| Aim of the task |
Render all of the data below as a numbered list of its lines, dropping any blank lines and leaving the pictures out.

| The data |
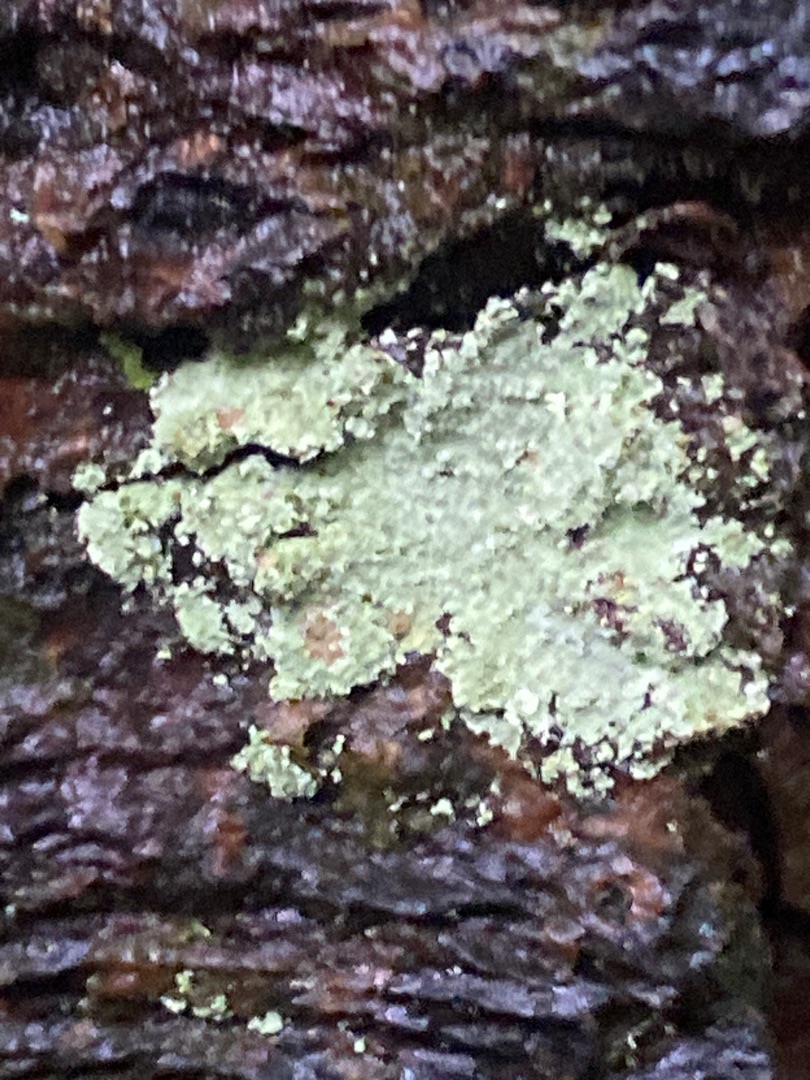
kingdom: Fungi
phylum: Ascomycota
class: Lecanoromycetes
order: Lecanorales
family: Stereocaulaceae
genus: Lepraria
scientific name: Lepraria
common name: Støvlav
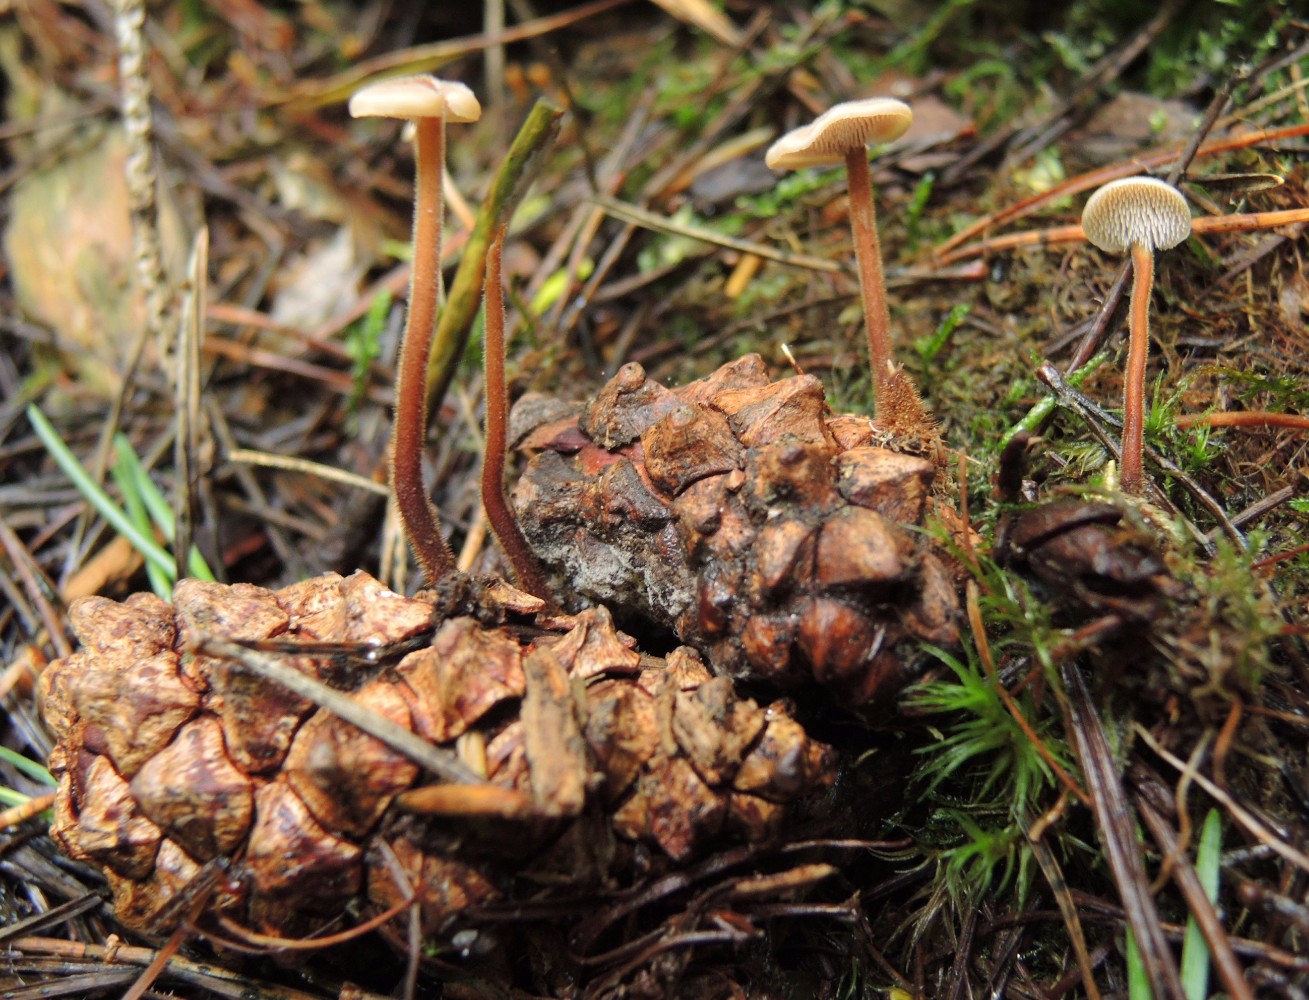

| Finished answer |
1. kingdom: Fungi
2. phylum: Ascomycota
3. class: Lecanoromycetes
4. order: Lecanorales
5. family: Stereocaulaceae
6. genus: Lepraria
7. scientific name: Lepraria
8. common name: Støvlav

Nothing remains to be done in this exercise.